====== AVAILABLE DATA

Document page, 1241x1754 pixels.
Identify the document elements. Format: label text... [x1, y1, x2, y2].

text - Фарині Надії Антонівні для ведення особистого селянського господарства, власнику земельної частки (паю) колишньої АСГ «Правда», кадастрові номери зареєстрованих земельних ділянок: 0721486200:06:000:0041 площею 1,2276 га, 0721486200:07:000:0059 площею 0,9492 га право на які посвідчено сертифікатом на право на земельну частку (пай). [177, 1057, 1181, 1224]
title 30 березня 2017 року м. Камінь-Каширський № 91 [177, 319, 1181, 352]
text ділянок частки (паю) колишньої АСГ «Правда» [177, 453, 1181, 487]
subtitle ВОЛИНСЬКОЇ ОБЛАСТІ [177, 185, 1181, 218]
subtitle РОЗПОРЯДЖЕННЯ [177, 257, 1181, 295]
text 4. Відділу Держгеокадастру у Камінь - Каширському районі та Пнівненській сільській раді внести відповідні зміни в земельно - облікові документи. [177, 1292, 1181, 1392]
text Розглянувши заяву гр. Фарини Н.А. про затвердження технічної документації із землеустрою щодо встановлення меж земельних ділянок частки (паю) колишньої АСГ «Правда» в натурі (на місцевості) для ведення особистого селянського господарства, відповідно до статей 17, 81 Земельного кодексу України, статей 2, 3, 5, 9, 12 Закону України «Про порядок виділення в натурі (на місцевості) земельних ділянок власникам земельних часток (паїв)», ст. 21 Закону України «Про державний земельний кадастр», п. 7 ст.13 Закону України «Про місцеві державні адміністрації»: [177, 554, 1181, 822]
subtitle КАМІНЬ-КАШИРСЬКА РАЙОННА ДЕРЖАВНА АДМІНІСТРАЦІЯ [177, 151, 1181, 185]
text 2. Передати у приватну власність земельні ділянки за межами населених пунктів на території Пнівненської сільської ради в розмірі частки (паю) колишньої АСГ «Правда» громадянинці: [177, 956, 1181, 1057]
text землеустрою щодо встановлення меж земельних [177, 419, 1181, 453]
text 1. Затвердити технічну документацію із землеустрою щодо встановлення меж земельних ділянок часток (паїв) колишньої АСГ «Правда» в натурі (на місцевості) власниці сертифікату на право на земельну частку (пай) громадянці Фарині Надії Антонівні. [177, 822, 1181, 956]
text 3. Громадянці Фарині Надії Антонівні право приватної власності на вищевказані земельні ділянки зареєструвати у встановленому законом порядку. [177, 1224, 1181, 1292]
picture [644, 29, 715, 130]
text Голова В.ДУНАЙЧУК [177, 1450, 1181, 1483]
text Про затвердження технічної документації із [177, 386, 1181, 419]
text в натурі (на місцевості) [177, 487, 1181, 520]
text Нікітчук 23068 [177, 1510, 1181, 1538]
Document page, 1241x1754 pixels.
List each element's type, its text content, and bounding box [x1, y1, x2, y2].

============

> ABOUT THIS EXERCISE
Search the listing for the string "земельні". Copy each line where it is found.

> COMPLETED EXERCISE
text 2. Передати у приватну власність земельні ділянки за межами населених пунктів на території Пнівненської сільської ради в розмірі частки (паю) колишньої АСГ «Правда» громадянинці: [177, 956, 1181, 1057]
text 3. Громадянці Фарині Надії Антонівні право приватної власності на вищевказані земельні ділянки зареєструвати у встановленому законом порядку. [177, 1224, 1181, 1292]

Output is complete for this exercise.